Illustration for article titled Imagining The Fate Of Data After The Apocalypse

If modern civilization collapsed, could the survivors hope to rebuild using our massive stores of data? Unless we can come up with something way more permanent to put them on in the near future, we probably shouldn't bank on it.


A recent article by Tom Simonite and Michael Le Page in New Scientist tackles this question by positing a minor cataclysm: something bad enough to tear apart civilization as we know it, but not quite enough to kill off humans entirely. Candidates include a pandemic, a financial collapse that would make 2008's pale in comparison, a severe natural disaster, or just the slow accumulation of decay in society's foundations.

The question, then, is in the absence of most of the raw materials that powered the construction of our current industrial civilization - there wouldn't be nearly enough fossil fuels to rebuild from scratch, for instance - whether the survivors of this collapse could make use of the one great resource we would leave behind in huge quantities: information. If we could leave behind the equivalent of a cheat sheet for these post-apocalyptic survivors, could they perhaps bypass the trial and error of rebuilding science and jump straight to the achievements of the 21st century?


The problem with that is how we could possibly hope to preserve all that data. The world's estimated stored data runs well into the petabytes (that's millions of gigabytes), and in order to contain so much data information technology has taken a turn for the short-lived and unstable. We still have readable clay tablets from millennia ago and legible paper from centuries in the past, but their modern equivalents could not reasonably hope to survive that long.

Hard drives were never meant for long-term data storage, and so relatively little effort has been putting into determining their maximum possible lifespan. Other common formats, like CDs and magnetic tape, are generally estimated to only last between five and ten years, particularly if poorly preserved, which is a reasonable assumption in most post-apocalyptic scenarios. Flash drives, as well, probably can only be counted on for about a decade.

Very few of the world's data centers - where the internet's workhorse servers are housed - are built to withstand natural disasters, and even fewer are built to be self-sustaining in the event that humans get distracted by the end of the world. Under those conditions, data would likely degrade quickly.

Even the success stories in data retrieval come with a whole lot of qualifications. For instance, a trustee at Great Britain's computing museum was recently able to retrieve all the data from a hard drive that had been switched off since the early 80s. However, that drive was only 456 megabytes, and it's hard to say whether researchers in the late 2030s would have similar success retrieving data from the new terabyte hard drives that are hitting the market.


This is because the storage density on modern hard drives is many, many times that of their 80s predecessors, which makes them more fragile and vulnerable to degradation. The relatively big bits of data on the 456 megabyte drive could weather minor damage that would wipe out the much smaller bits in modern hard drive, so the resilience of the older hard drive isn't necessarily a great indicator of the toughness of its modern counterpart.

Then there's the recent case of Dennis Wingo and Keith Cowing, who have been working at NASA's Ames Research Center in Moffett Field, California to recover data from old magnetic tapes. Although the tapes were themselves perfectly stored, it took months of painstaking work to recover the original high-resolution images. To accomplish even this relatively simple task (imagine trying to do the same with a terabyte hard drive), they needed a ton of funding and had to basically reinvent abandoned retrieval technology. That probably would have been impossible if they had not been able to rely on the assistance of a retired NASA engineer who had worked on the original project in the sixties. Those are a whole lot of resources the survivors of a mild civilization collapse wouldn't have access to. (Then again, you never know.)

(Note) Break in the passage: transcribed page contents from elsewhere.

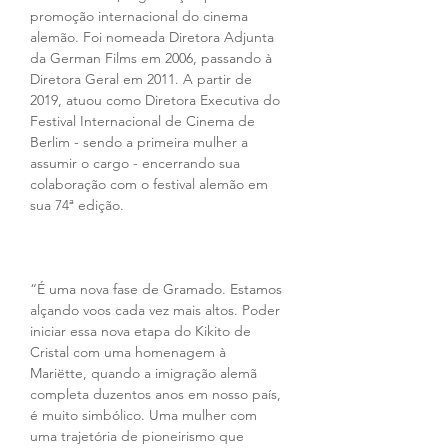
promoção internacional do cinema 
alemão. Foi nomeada Diretora Adjunta 
da German Films em 2006, passando à 
Diretora Geral em 2011. A partir de 
2019, atuou como Diretora Executiva do 
Festival Internacional de Cinema de 
Berlim - sendo a primeira mulher a 
assumir o cargo - encerrando sua 
colaboração com o festival alemão em 
sua 74ª edição.
“É uma nova fase de Gramado. Estamos 
alçando voos cada vez mais altos. Poder 
iniciar essa nova etapa do Kikito de 
Cristal com uma homenagem à 
Mariëtte, quando a imigração alemã 
completa duzentos anos em nosso país, 
é muito simbólico. Uma mulher com 
uma trajetória de pioneirismo que 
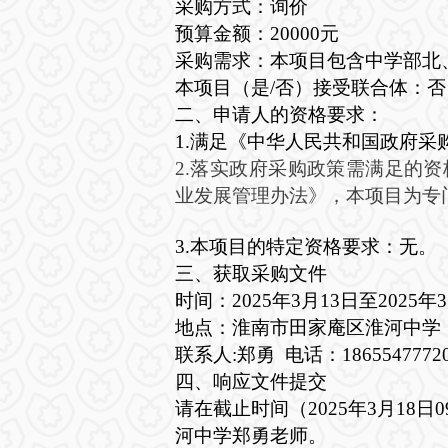
采购方式：
询价
预算金额：
20000元
采购需求：本项目包含中学部北
本项目（是
/否）接受联合体：否
二、申请人的资格要求：
1.满足《中华人民共和国政府采
2.落实政府采购政策需满足的
业发展管理办法》，本项目为专
3.本项目的特定资格要求：无。
三、获取采购文件
时间：
2025年3月13日至2025
地点：淮南市田家庵区淮河中学
联系人
:郑勇 电话：1865547772
四、响应文件提交
请在截止时间（
2025年3月1
河中学郑勇老师。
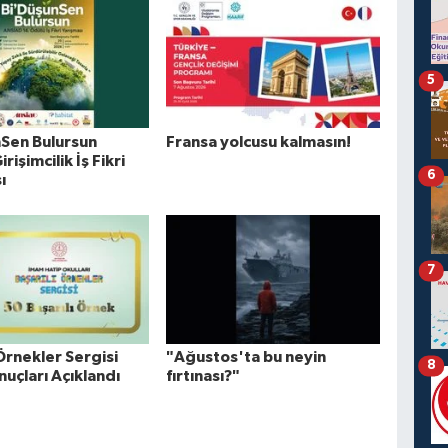
5
Sen Bulursun
Fransa yolcusu kalmasın!
irişimcilik İş Fikri
6
ı
7
 Örnekler Sergisi
"Ağustos'ta bu neyin
8
uçları Açıklandı
fırtınası?"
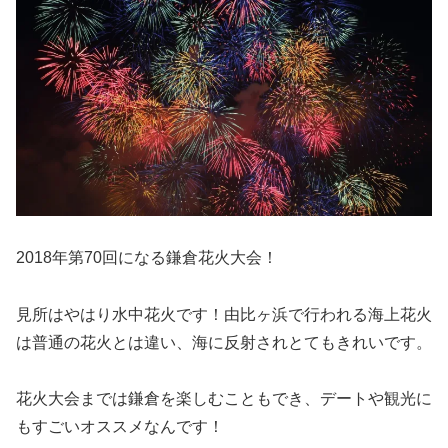
2018年第70回になる鎌倉花火大会！
見所はやはり水中花火です！由比ヶ浜で行われる海上花火
は普通の花火とは違い、海に反射されとてもきれいです。
花火大会までは鎌倉を楽しむこともでき、デートや観光に
もすごいオススメなんです！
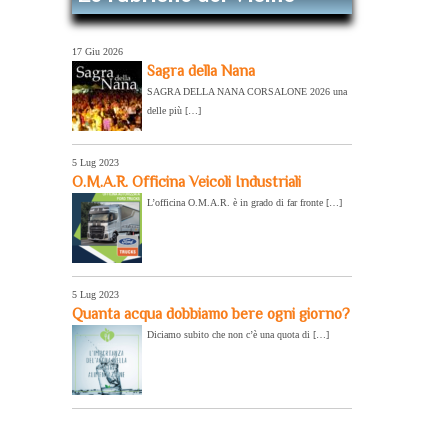
17 Giu 2026
Sagra della Nana
SAGRA DELLA NANA CORSALONE 2026 una
delle più […]
5 Lug 2023
O.M.A.R. Officina Veicoli Industriali
L’officina O.M.A.R. è in grado di far fronte […]
5 Lug 2023
Quanta acqua dobbiamo bere ogni giorno?
Diciamo subito che non c’è una quota di […]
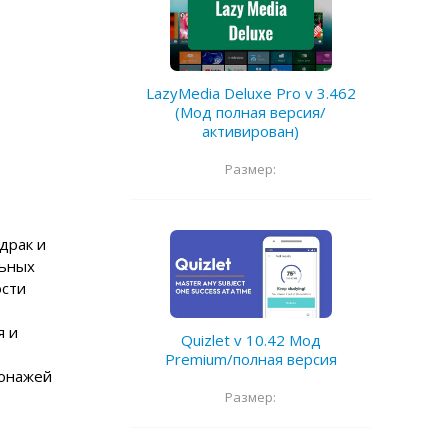
LazyMedia Deluxe Pro v 3.462
(Мод полная версия/
активирован)
Размер:
драк и
льных
ости
я и
Quizlet v 10.42 Мод
Premium/полная версия
сонажей
Размер:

There are some options for the long-term preservation of data in ways that would be relatively easily retrievable in the event of catastrophe, but most enterprises in this area have sputtered because of a lack of commercial interest. One promising possibility is the Rosetta disk, which can hold a whopping 13,500 pages on a disk just three inches across and would only require future humans to have access to a decently high-powered microscope. Compared to needing a working laptop and charger to plug in a USB hard drive, that really isn't all that much.